-- Task item --
Would you set down the data that follows, word for word, without any pictures?

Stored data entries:
________
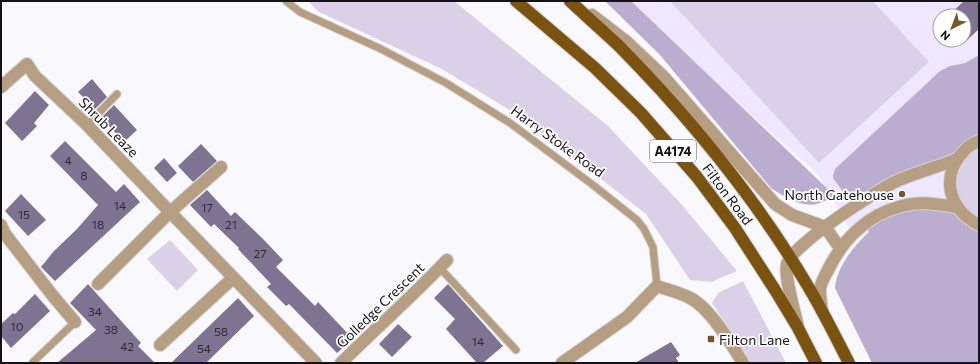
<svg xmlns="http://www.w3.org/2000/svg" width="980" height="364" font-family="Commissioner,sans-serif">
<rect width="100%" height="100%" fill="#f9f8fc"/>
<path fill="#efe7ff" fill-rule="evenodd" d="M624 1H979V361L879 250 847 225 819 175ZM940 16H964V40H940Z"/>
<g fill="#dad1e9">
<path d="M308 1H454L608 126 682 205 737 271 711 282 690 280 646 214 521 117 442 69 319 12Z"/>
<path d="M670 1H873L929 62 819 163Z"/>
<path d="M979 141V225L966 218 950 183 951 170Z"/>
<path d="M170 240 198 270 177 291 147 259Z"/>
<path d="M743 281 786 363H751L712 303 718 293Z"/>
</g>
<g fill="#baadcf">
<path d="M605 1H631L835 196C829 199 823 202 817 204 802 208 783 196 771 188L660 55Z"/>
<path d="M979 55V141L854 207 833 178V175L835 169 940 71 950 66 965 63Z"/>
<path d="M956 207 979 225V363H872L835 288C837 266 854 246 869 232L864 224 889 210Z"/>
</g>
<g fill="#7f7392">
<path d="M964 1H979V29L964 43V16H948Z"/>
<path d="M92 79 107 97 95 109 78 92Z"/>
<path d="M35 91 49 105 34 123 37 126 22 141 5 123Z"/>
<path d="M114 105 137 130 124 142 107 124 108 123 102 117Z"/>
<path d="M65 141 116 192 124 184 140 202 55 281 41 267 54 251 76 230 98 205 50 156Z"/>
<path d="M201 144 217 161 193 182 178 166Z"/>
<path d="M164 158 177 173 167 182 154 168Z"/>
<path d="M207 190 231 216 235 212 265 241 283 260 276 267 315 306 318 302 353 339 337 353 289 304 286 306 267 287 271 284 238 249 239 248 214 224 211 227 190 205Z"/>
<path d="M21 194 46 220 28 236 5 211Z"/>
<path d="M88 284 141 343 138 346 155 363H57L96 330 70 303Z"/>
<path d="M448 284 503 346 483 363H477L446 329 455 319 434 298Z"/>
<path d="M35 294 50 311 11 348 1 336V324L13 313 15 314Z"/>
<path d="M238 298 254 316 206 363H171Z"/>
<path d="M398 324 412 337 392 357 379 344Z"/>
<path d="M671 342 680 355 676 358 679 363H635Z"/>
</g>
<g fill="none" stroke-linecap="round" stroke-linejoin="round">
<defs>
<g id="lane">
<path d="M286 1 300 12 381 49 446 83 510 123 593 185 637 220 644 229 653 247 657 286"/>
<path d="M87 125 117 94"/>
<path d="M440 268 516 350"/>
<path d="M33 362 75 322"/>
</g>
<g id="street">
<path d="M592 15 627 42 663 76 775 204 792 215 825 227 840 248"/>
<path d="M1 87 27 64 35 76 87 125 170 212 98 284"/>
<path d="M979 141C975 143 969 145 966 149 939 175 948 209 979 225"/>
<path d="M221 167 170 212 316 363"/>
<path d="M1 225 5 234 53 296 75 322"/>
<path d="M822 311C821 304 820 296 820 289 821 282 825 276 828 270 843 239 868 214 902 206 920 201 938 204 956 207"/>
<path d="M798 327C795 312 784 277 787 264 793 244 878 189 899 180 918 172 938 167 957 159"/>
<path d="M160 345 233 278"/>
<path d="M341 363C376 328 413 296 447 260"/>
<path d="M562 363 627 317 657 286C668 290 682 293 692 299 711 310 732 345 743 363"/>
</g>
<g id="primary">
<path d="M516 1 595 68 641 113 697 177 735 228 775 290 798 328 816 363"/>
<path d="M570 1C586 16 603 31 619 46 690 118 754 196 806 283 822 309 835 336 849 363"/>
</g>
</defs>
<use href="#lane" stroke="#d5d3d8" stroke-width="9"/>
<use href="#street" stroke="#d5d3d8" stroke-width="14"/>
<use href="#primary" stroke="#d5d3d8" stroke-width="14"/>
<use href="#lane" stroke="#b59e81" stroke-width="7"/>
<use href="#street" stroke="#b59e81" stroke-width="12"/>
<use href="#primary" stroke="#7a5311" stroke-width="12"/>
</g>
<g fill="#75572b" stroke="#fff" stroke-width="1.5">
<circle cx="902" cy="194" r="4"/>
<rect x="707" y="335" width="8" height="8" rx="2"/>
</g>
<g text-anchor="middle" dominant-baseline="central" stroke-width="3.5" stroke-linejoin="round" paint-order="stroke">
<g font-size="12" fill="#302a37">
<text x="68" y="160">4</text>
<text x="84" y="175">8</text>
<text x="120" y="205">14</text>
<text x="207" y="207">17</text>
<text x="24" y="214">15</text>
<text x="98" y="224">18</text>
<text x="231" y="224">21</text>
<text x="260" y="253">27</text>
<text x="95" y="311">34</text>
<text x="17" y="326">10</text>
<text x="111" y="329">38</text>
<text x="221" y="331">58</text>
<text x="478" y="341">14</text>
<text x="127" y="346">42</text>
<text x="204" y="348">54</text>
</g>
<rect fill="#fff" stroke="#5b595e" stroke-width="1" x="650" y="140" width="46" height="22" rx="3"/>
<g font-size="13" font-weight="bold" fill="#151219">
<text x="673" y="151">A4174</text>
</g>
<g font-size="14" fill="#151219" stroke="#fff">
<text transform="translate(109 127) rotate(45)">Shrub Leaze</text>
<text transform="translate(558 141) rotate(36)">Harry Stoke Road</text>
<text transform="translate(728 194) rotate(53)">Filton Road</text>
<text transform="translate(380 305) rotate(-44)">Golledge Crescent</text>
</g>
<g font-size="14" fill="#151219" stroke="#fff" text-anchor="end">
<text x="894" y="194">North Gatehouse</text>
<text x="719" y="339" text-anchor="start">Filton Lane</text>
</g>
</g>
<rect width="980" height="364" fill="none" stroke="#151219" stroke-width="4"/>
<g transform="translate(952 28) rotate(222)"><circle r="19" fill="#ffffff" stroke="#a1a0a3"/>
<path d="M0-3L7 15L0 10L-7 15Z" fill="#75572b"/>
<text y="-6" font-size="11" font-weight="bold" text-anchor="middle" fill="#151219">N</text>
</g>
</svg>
________
-- Task output --
<svg xmlns="http://www.w3.org/2000/svg" width="980" height="364" font-family="Commissioner,sans-serif">
<rect width="100%" height="100%" fill="#f9f8fc"/>
<path fill="#efe7ff" fill-rule="evenodd" d="M624 1H979V361L879 250 847 225 819 175ZM940 16H964V40H940Z"/>
<g fill="#dad1e9">
<path d="M308 1H454L608 126 682 205 737 271 711 282 690 280 646 214 521 117 442 69 319 12Z"/>
<path d="M670 1H873L929 62 819 163Z"/>
<path d="M979 141V225L966 218 950 183 951 170Z"/>
<path d="M170 240 198 270 177 291 147 259Z"/>
<path d="M743 281 786 363H751L712 303 718 293Z"/>
</g>
<g fill="#baadcf">
<path d="M605 1H631L835 196C829 199 823 202 817 204 802 208 783 196 771 188L660 55Z"/>
<path d="M979 55V141L854 207 833 178V175L835 169 940 71 950 66 965 63Z"/>
<path d="M956 207 979 225V363H872L835 288C837 266 854 246 869 232L864 224 889 210Z"/>
</g>
<g fill="#7f7392">
<path d="M964 1H979V29L964 43V16H948Z"/>
<path d="M92 79 107 97 95 109 78 92Z"/>
<path d="M35 91 49 105 34 123 37 126 22 141 5 123Z"/>
<path d="M114 105 137 130 124 142 107 124 108 123 102 117Z"/>
<path d="M65 141 116 192 124 184 140 202 55 281 41 267 54 251 76 230 98 205 50 156Z"/>
<path d="M201 144 217 161 193 182 178 166Z"/>
<path d="M164 158 177 173 167 182 154 168Z"/>
<path d="M207 190 231 216 235 212 265 241 283 260 276 267 315 306 318 302 353 339 337 353 289 304 286 306 267 287 271 284 238 249 239 248 214 224 211 227 190 205Z"/>
<path d="M21 194 46 220 28 236 5 211Z"/>
<path d="M88 284 141 343 138 346 155 363H57L96 330 70 303Z"/>
<path d="M448 284 503 346 483 363H477L446 329 455 319 434 298Z"/>
<path d="M35 294 50 311 11 348 1 336V324L13 313 15 314Z"/>
<path d="M238 298 254 316 206 363H171Z"/>
<path d="M398 324 412 337 392 357 379 344Z"/>
<path d="M671 342 680 355 676 358 679 363H635Z"/>
</g>
<g fill="none" stroke-linecap="round" stroke-linejoin="round">
<defs>
<g id="lane">
<path d="M286 1 300 12 381 49 446 83 510 123 593 185 637 220 644 229 653 247 657 286"/>
<path d="M87 125 117 94"/>
<path d="M440 268 516 350"/>
<path d="M33 362 75 322"/>
</g>
<g id="street">
<path d="M592 15 627 42 663 76 775 204 792 215 825 227 840 248"/>
<path d="M1 87 27 64 35 76 87 125 170 212 98 284"/>
<path d="M979 141C975 143 969 145 966 149 939 175 948 209 979 225"/>
<path d="M221 167 170 212 316 363"/>
<path d="M1 225 5 234 53 296 75 322"/>
<path d="M822 311C821 304 820 296 820 289 821 282 825 276 828 270 843 239 868 214 902 206 920 201 938 204 956 207"/>
<path d="M798 327C795 312 784 277 787 264 793 244 878 189 899 180 918 172 938 167 957 159"/>
<path d="M160 345 233 278"/>
<path d="M341 363C376 328 413 296 447 260"/>
<path d="M562 363 627 317 657 286C668 290 682 293 692 299 711 310 732 345 743 363"/>
</g>
<g id="primary">
<path d="M516 1 595 68 641 113 697 177 735 228 775 290 798 328 816 363"/>
<path d="M570 1C586 16 603 31 619 46 690 118 754 196 806 283 822 309 835 336 849 363"/>
</g>
</defs>
<use href="#lane" stroke="#d5d3d8" stroke-width="9"/>
<use href="#street" stroke="#d5d3d8" stroke-width="14"/>
<use href="#primary" stroke="#d5d3d8" stroke-width="14"/>
<use href="#lane" stroke="#b59e81" stroke-width="7"/>
<use href="#street" stroke="#b59e81" stroke-width="12"/>
<use href="#primary" stroke="#7a5311" stroke-width="12"/>
</g>
<g fill="#75572b" stroke="#fff" stroke-width="1.5">
<circle cx="902" cy="194" r="4"/>
<rect x="707" y="335" width="8" height="8" rx="2"/>
</g>
<g text-anchor="middle" dominant-baseline="central" stroke-width="3.5" stroke-linejoin="round" paint-order="stroke">
<g font-size="12" fill="#302a37">
<text x="68" y="160">4</text>
<text x="84" y="175">8</text>
<text x="120" y="205">14</text>
<text x="207" y="207">17</text>
<text x="24" y="214">15</text>
<text x="98" y="224">18</text>
<text x="231" y="224">21</text>
<text x="260" y="253">27</text>
<text x="95" y="311">34</text>
<text x="17" y="326">10</text>
<text x="111" y="329">38</text>
<text x="221" y="331">58</text>
<text x="478" y="341">14</text>
<text x="127" y="346">42</text>
<text x="204" y="348">54</text>
</g>
<rect fill="#fff" stroke="#5b595e" stroke-width="1" x="650" y="140" width="46" height="22" rx="3"/>
<g font-size="13" font-weight="bold" fill="#151219">
<text x="673" y="151">A4174</text>
</g>
<g font-size="14" fill="#151219" stroke="#fff">
<text transform="translate(109 127) rotate(45)">Shrub Leaze</text>
<text transform="translate(558 141) rotate(36)">Harry Stoke Road</text>
<text transform="translate(728 194) rotate(53)">Filton Road</text>
<text transform="translate(380 305) rotate(-44)">Golledge Crescent</text>
</g>
<g font-size="14" fill="#151219" stroke="#fff" text-anchor="end">
<text x="894" y="194">North Gatehouse</text>
<text x="719" y="339" text-anchor="start">Filton Lane</text>
</g>
</g>
<rect width="980" height="364" fill="none" stroke="#151219" stroke-width="4"/>
<g transform="translate(952 28) rotate(222)"><circle r="19" fill="#ffffff" stroke="#a1a0a3"/>
<path d="M0-3L7 15L0 10L-7 15Z" fill="#75572b"/>
<text y="-6" font-size="11" font-weight="bold" text-anchor="middle" fill="#151219">N</text>
</g>
</svg>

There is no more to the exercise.